Your goal | The line containing "<!-- street labels -->" and every line after it, through the last one below: output exactly these and nothing else.

Collected data |
*** Begin section ***

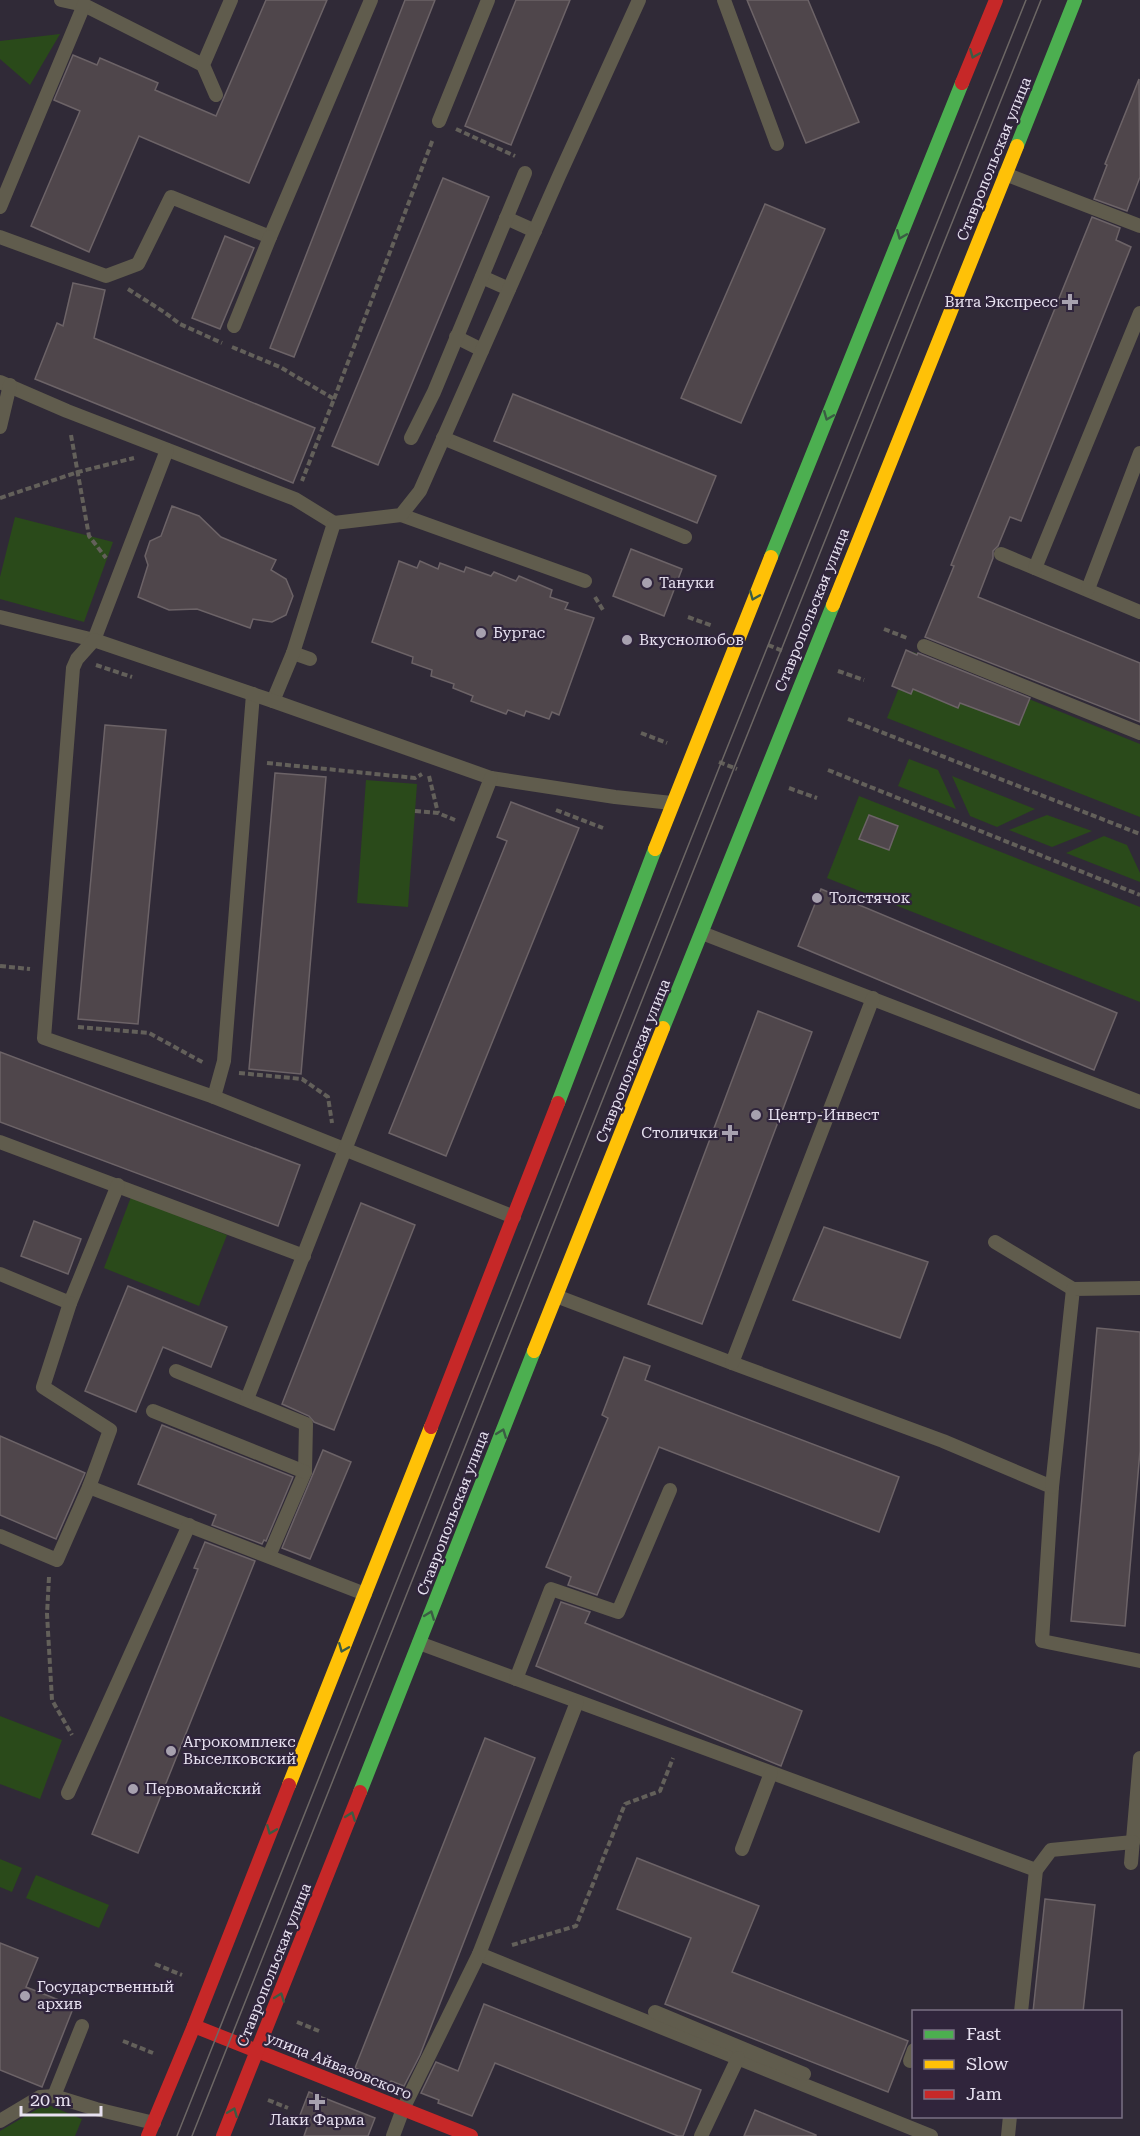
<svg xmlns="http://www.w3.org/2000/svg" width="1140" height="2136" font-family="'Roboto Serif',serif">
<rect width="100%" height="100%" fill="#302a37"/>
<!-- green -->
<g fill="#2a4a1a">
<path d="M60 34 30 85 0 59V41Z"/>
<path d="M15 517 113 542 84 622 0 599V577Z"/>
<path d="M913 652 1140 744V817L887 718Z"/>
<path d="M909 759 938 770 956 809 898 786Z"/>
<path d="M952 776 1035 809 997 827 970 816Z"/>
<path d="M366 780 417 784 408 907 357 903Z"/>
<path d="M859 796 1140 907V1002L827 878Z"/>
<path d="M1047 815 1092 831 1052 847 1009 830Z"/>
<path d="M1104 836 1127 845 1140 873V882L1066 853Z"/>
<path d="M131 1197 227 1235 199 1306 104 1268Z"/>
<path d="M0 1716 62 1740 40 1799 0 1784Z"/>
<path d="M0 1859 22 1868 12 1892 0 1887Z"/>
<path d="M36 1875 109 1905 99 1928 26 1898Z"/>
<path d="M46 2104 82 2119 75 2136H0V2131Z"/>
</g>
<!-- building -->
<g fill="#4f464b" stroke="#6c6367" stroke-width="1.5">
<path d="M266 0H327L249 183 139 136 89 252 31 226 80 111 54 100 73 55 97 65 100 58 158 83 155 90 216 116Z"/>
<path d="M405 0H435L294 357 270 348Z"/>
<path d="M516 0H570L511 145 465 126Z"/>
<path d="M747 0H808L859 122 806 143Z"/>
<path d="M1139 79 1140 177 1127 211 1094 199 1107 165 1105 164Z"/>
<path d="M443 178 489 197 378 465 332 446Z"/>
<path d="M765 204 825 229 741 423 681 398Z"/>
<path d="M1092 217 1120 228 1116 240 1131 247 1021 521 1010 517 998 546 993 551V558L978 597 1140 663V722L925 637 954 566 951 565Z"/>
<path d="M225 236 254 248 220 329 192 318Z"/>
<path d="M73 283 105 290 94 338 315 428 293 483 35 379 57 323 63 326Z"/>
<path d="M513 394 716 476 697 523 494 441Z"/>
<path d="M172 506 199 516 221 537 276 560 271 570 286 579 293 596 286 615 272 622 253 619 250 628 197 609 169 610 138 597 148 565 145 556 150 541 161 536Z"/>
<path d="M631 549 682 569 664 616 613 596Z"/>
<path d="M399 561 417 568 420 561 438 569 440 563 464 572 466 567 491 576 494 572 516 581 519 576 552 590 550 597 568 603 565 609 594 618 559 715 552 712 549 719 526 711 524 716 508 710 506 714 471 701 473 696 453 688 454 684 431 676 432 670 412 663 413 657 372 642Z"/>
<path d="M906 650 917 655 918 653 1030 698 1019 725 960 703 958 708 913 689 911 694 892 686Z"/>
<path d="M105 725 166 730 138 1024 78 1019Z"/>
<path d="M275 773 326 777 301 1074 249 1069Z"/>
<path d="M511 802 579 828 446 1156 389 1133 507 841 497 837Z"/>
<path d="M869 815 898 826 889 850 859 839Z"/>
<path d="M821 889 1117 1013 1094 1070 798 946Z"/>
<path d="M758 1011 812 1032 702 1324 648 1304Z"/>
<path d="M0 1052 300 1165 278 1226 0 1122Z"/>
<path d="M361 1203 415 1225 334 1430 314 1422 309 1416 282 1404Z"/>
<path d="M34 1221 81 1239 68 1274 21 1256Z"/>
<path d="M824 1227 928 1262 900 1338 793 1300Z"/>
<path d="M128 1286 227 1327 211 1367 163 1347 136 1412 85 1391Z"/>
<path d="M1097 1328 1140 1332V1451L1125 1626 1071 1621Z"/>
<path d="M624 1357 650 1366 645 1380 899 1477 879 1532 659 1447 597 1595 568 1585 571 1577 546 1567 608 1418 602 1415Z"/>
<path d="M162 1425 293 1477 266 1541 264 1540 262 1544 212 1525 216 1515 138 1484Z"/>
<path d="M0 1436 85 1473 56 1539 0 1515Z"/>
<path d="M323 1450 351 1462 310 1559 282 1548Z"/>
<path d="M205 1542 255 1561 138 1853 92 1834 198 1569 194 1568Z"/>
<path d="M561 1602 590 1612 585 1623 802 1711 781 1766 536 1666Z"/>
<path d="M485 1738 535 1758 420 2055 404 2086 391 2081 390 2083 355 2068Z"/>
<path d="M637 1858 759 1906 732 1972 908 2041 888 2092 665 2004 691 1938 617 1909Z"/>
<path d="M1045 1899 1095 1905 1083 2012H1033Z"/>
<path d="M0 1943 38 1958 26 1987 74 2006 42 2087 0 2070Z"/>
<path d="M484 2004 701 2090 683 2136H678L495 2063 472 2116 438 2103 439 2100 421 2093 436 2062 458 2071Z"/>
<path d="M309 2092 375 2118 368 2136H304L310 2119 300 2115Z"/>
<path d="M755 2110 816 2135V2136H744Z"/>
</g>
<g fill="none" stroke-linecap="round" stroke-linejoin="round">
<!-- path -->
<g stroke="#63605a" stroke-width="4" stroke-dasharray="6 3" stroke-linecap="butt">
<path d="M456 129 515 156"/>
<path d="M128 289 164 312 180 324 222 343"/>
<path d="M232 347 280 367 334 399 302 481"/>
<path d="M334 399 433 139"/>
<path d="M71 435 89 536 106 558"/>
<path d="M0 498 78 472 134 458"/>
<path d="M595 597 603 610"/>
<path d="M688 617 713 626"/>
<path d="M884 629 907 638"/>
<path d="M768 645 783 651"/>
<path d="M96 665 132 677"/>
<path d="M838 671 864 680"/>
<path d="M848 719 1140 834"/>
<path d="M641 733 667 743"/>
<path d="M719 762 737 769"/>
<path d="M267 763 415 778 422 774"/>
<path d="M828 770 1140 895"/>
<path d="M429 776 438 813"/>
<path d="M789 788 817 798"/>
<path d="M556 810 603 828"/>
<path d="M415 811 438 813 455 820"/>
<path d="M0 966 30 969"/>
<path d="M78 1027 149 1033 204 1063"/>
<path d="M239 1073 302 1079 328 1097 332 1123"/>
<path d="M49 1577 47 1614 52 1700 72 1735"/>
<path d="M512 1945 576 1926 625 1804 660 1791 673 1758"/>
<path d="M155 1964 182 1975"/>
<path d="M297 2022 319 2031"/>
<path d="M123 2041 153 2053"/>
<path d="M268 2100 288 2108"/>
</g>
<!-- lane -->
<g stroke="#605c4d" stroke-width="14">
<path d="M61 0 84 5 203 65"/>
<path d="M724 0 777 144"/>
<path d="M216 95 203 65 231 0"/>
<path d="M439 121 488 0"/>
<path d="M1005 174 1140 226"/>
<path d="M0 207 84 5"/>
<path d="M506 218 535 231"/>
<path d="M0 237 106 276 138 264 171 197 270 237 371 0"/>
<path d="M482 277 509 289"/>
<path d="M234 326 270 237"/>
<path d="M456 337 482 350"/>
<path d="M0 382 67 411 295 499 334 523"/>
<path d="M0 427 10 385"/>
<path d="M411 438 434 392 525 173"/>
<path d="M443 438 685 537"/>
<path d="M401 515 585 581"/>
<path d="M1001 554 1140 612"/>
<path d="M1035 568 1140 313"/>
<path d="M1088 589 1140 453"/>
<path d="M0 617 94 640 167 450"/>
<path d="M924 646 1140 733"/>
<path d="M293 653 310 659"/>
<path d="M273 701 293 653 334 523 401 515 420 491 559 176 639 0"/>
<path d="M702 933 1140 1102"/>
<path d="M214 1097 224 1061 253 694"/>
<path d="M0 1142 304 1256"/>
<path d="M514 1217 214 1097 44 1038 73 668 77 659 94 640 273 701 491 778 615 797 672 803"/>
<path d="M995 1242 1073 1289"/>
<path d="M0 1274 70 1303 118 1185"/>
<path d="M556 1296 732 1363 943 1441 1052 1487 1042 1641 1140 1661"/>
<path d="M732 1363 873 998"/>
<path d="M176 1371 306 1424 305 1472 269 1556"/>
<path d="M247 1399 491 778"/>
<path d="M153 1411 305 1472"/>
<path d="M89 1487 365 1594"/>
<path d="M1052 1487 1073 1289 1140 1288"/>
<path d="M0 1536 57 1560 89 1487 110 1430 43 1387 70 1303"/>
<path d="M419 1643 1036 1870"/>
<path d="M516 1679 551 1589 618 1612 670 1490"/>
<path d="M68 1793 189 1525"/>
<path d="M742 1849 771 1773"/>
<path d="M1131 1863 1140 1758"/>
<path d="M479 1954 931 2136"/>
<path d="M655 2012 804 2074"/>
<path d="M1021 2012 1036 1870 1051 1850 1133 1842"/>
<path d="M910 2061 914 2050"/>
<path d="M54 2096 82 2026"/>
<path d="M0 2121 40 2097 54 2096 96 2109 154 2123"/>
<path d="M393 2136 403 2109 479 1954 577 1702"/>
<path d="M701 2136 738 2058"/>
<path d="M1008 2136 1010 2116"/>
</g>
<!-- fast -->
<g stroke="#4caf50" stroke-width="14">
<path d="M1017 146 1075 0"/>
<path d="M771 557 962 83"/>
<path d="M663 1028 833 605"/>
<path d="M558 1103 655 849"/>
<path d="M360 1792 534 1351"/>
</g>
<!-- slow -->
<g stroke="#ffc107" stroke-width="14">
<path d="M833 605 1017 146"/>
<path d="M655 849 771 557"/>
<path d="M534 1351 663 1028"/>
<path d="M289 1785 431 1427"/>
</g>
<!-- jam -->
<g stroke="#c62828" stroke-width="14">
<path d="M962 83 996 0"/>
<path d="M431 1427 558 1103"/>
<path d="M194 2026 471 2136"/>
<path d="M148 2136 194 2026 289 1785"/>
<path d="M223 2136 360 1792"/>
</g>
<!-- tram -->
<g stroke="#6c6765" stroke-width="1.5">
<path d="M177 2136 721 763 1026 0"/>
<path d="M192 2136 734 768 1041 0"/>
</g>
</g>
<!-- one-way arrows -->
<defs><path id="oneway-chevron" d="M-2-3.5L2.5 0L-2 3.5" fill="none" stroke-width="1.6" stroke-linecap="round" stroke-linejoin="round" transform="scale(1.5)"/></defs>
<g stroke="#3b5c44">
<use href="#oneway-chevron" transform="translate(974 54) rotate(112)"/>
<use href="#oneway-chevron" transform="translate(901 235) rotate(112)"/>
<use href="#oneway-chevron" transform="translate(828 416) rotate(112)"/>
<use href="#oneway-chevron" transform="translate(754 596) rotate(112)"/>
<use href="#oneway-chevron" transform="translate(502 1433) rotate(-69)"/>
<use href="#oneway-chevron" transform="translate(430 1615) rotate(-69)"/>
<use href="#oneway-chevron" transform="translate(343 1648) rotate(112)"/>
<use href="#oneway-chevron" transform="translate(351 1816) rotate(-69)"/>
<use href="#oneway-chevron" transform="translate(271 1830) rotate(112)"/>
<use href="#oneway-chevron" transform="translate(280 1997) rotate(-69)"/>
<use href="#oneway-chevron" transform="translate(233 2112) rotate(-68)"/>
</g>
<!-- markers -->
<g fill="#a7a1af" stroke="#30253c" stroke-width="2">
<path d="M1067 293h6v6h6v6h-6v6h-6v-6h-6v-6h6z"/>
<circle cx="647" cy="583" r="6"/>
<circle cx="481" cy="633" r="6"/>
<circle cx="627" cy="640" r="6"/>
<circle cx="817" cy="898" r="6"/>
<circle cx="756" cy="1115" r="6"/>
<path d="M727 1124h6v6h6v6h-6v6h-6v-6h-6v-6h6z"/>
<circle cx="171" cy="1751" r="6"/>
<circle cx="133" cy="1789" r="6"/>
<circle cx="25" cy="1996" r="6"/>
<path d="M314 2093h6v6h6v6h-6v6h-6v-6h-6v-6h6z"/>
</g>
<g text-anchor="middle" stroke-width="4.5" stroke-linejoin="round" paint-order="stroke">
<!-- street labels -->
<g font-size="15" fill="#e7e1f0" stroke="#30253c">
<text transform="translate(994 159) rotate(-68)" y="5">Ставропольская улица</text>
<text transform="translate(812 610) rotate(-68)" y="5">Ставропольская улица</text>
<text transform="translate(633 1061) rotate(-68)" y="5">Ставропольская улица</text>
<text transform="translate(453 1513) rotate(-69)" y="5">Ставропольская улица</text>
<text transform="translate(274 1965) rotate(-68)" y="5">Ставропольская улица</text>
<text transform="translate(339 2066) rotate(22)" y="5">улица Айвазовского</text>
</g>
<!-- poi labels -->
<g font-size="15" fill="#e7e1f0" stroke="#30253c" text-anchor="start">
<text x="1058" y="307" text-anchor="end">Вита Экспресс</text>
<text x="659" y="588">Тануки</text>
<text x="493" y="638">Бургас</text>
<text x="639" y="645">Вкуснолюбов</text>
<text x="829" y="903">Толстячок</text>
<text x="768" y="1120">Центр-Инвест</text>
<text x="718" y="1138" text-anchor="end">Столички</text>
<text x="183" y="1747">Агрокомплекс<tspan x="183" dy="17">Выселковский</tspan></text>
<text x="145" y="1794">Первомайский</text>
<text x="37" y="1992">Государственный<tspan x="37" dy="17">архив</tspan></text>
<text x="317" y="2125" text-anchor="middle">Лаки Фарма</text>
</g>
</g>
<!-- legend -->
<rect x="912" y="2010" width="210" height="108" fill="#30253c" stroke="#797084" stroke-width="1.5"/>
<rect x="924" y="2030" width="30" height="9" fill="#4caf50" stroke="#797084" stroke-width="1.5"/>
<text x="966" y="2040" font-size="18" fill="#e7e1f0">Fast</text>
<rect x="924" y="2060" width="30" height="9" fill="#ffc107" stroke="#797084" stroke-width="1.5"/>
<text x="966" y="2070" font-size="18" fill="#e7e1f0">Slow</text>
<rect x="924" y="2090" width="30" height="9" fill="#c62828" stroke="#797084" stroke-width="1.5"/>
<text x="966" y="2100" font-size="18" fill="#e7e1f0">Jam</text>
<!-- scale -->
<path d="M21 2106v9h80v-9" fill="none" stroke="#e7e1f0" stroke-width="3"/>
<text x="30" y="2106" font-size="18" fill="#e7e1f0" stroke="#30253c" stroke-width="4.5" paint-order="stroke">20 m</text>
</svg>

*** End section ***

Exercise response |
<!-- street labels -->
<g font-size="15" fill="#e7e1f0" stroke="#30253c">
<text transform="translate(994 159) rotate(-68)" y="5">Ставропольская улица</text>
<text transform="translate(812 610) rotate(-68)" y="5">Ставропольская улица</text>
<text transform="translate(633 1061) rotate(-68)" y="5">Ставропольская улица</text>
<text transform="translate(453 1513) rotate(-69)" y="5">Ставропольская улица</text>
<text transform="translate(274 1965) rotate(-68)" y="5">Ставропольская улица</text>
<text transform="translate(339 2066) rotate(22)" y="5">улица Айвазовского</text>
</g>
<!-- poi labels -->
<g font-size="15" fill="#e7e1f0" stroke="#30253c" text-anchor="start">
<text x="1058" y="307" text-anchor="end">Вита Экспресс</text>
<text x="659" y="588">Тануки</text>
<text x="493" y="638">Бургас</text>
<text x="639" y="645">Вкуснолюбов</text>
<text x="829" y="903">Толстячок</text>
<text x="768" y="1120">Центр-Инвест</text>
<text x="718" y="1138" text-anchor="end">Столички</text>
<text x="183" y="1747">Агрокомплекс<tspan x="183" dy="17">Выселковский</tspan></text>
<text x="145" y="1794">Первомайский</text>
<text x="37" y="1992">Государственный<tspan x="37" dy="17">архив</tspan></text>
<text x="317" y="2125" text-anchor="middle">Лаки Фарма</text>
</g>
</g>
<!-- legend -->
<rect x="912" y="2010" width="210" height="108" fill="#30253c" stroke="#797084" stroke-width="1.5"/>
<rect x="924" y="2030" width="30" height="9" fill="#4caf50" stroke="#797084" stroke-width="1.5"/>
<text x="966" y="2040" font-size="18" fill="#e7e1f0">Fast</text>
<rect x="924" y="2060" width="30" height="9" fill="#ffc107" stroke="#797084" stroke-width="1.5"/>
<text x="966" y="2070" font-size="18" fill="#e7e1f0">Slow</text>
<rect x="924" y="2090" width="30" height="9" fill="#c62828" stroke="#797084" stroke-width="1.5"/>
<text x="966" y="2100" font-size="18" fill="#e7e1f0">Jam</text>
<!-- scale -->
<path d="M21 2106v9h80v-9" fill="none" stroke="#e7e1f0" stroke-width="3"/>
<text x="30" y="2106" font-size="18" fill="#e7e1f0" stroke="#30253c" stroke-width="4.5" paint-order="stroke">20 m</text>
</svg>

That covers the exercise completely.